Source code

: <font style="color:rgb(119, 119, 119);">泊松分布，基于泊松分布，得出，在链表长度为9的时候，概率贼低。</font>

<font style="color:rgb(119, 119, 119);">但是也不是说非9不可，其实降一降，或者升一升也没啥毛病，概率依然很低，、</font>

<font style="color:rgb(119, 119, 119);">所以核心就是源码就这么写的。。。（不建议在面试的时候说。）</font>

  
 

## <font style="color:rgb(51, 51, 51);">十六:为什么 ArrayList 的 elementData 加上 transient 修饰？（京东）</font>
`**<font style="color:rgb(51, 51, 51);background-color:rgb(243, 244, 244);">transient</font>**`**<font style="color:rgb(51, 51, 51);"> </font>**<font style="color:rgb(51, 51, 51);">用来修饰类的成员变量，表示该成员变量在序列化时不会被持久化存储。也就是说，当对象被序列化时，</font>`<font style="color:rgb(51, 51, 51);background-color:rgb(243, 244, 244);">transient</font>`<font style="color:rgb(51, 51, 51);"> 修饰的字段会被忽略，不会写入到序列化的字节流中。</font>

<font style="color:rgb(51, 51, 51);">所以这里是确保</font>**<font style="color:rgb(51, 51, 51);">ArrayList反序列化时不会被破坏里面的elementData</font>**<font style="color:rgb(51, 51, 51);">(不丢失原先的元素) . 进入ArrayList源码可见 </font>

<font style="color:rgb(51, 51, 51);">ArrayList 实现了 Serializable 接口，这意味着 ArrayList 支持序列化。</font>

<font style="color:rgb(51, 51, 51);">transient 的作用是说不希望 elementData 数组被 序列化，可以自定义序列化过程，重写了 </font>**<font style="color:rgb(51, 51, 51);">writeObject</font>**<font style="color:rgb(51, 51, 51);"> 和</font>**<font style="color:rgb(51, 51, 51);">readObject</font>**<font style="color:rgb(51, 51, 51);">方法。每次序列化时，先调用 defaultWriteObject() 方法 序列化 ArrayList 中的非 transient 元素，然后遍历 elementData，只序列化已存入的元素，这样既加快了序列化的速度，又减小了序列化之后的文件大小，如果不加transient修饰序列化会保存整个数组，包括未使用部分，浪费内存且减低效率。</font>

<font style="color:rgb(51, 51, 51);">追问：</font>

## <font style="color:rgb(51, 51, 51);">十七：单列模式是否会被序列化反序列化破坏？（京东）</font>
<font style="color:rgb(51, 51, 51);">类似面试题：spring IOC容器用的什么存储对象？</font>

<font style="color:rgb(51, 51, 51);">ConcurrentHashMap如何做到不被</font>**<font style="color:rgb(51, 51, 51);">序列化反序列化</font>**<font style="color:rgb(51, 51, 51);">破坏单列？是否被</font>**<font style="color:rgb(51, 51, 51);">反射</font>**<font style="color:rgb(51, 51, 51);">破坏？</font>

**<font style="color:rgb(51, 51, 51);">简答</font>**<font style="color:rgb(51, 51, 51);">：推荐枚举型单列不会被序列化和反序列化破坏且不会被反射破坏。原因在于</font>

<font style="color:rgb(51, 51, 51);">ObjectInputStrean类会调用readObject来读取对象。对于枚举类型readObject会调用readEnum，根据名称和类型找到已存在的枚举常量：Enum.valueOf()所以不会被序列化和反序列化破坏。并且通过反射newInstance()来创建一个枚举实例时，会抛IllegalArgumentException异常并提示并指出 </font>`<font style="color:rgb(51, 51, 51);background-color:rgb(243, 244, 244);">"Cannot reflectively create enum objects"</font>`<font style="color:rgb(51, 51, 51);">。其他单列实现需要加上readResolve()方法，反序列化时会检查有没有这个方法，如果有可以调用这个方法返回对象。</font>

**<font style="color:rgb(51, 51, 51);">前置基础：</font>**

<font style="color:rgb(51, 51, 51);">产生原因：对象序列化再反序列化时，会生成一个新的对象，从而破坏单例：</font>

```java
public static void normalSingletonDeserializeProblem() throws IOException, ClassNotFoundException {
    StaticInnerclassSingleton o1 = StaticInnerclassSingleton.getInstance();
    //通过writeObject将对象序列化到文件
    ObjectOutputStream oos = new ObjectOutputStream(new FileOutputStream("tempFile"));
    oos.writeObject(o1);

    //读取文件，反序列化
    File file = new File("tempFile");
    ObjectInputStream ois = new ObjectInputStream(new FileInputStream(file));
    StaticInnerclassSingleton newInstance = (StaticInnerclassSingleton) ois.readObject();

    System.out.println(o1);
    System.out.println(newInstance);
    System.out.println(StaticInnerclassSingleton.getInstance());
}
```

.....

Problem requirements :: If a line comes after the one with "接口，这意味着 ArrayList 支持序列化。</font>", leave it out; reproduce exactly every line of the material from the first up to and including that one.

Solution below ::
Source code

: <font style="color:rgb(119, 119, 119);">泊松分布，基于泊松分布，得出，在链表长度为9的时候，概率贼低。</font>

<font style="color:rgb(119, 119, 119);">但是也不是说非9不可，其实降一降，或者升一升也没啥毛病，概率依然很低，、</font>

<font style="color:rgb(119, 119, 119);">所以核心就是源码就这么写的。。。（不建议在面试的时候说。）</font>

  
 

## <font style="color:rgb(51, 51, 51);">十六:为什么 ArrayList 的 elementData 加上 transient 修饰？（京东）</font>
`**<font style="color:rgb(51, 51, 51);background-color:rgb(243, 244, 244);">transient</font>**`**<font style="color:rgb(51, 51, 51);"> </font>**<font style="color:rgb(51, 51, 51);">用来修饰类的成员变量，表示该成员变量在序列化时不会被持久化存储。也就是说，当对象被序列化时，</font>`<font style="color:rgb(51, 51, 51);background-color:rgb(243, 244, 244);">transient</font>`<font style="color:rgb(51, 51, 51);"> 修饰的字段会被忽略，不会写入到序列化的字节流中。</font>

<font style="color:rgb(51, 51, 51);">所以这里是确保</font>**<font style="color:rgb(51, 51, 51);">ArrayList反序列化时不会被破坏里面的elementData</font>**<font style="color:rgb(51, 51, 51);">(不丢失原先的元素) . 进入ArrayList源码可见 </font>

<font style="color:rgb(51, 51, 51);">ArrayList 实现了 Serializable 接口，这意味着 ArrayList 支持序列化。</font>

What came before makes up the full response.